Little did I know, but the Lord did, that just weeks later my precious Grandma would be diagnosed with late stage colon cancer and be gone in early September.
So why tell you that tender story?? (Guaranteed it’s not to make myself sob today!)
Because tomorrow is Mother’s Day. It’s a day to honor the mom(s) and grandmas in your life.
Life is short, friends.
It can actually be much, much, much shorter than anyone plans for.
My mom reading to Ruby and Jubilee. I totally wish she lived closer!!
In our hurry-hurry-hurry society, few make the time to spend large amounts of time with their moms, dads, grandmas and grandpas. (And that’s a whole other blog post for another time! I’ve dripped enough tears already to last this year writing this!)
If you have kids, make the time for your mom to love on your kids. We highly underestimate the influence a good grandma can have on our treasures. I believe with all my heart is was my grandma who instilled my love for a large multi-cultural family with my black doll.
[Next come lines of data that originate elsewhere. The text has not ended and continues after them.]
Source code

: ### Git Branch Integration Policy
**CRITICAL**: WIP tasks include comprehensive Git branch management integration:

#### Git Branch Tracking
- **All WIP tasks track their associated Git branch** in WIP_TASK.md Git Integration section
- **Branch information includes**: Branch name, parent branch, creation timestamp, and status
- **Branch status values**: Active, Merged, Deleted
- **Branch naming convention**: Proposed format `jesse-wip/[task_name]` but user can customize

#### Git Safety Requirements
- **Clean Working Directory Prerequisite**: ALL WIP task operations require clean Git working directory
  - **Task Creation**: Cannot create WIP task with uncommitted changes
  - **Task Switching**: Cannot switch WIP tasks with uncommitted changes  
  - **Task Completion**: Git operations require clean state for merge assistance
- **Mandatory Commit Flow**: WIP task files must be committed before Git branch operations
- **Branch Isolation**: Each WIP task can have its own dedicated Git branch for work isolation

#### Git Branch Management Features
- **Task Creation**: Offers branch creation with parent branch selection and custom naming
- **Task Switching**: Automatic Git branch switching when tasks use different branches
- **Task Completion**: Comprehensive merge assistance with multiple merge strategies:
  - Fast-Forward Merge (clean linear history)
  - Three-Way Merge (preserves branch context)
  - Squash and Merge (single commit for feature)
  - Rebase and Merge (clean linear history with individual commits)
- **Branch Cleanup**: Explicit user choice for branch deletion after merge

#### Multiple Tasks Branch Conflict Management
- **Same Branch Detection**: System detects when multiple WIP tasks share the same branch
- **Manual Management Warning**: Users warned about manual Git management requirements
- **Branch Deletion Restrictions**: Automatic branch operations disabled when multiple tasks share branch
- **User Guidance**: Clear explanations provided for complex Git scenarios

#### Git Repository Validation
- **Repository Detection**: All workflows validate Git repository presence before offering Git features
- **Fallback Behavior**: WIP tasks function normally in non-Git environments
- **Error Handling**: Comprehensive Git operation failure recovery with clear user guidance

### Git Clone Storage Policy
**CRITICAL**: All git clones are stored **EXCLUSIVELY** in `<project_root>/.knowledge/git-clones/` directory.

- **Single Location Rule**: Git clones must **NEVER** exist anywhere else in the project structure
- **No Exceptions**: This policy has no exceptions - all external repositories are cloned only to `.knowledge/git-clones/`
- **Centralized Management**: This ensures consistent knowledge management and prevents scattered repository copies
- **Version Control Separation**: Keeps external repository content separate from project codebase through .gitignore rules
And if you live far away, set up Skype dates. Seriously. STOP and take the time!!!!
Lastly, if your mom (or dad or brother or sister or in-law or grandma or grandpa) has done something that you are having a hard time forgiving – today’s the day girlfriend!
GET. IT. RIGHT.!!
Meet with or call her/him/them and ask them to forgive you for anything you may have done to hurt them (even if you can’t think of anything). Ask specifically, “Will you forgive me?” That puts the burden of forgiveness on them. Then ask her what you have done and get it right!! Speak the words, “I forgive you!”
Scripture is clear in Matthew 18 and sadly there are whole lot of offended people walking around miserable because holding a grudge sounds so much more fun!!
Once you’ve met, lay it at the foot of the cross once and for-all. Nail a giant stake in the ground outside your window and anytime the offense comes back to torment you, look at that stake and say, “Nope. I’m not going back to holding un-forgiveness.”
Someone once said, “Holding un-forgiveness is like drinking poison and waiting for the other person to die!”
And honestly friends, if you think, “Well you have no idea what my mom or my dad or my family has done to me…” Through tears, yes, I get that. But I had to come to a place of honest-to-goodness forgiveness for heartache and abuse. Holding on to un-forgiveness would have only caused me to become bitter and angry…and that’s just not Christ-like and could cost any of us eternity.
I have first hand experience with choosing forgiveness for things that many would say, “You can’t forgive that!”. And for the record, it does not mean that you let someone who abused you watch your children. Many, many years have passed since I spoke forgiveness and there is not one regret in my life for doing so!!
So even if there is horrific abuse in your past, we must speak forgiveness and realize that we are all sinners and there is not one exemption.
Friends, the older I get in life, the more I’ve realize that there are just some people who have a regular diet of saying hurtful (and sometimes unkind) things. It’s not about you.
Ignore it. Life is still too short. Don’t let un-forgiveness rule your heart, not even a sliver.
Talk to your mom or your mom-in-law or your sister or your dad or brother or whoever and whether she/he wants reconciliation or not, get it right to the best of your ability…and then pound the biggest stake you can find in!! And next time they hurt you, look at that stake and remind yourself that you are just as imperfect as they are!! (Yes – you really are!)
And for the record, I have been blessed, my entire life, even during the many years of yuk(!) far more than I’ve ever, ever, ever deserved.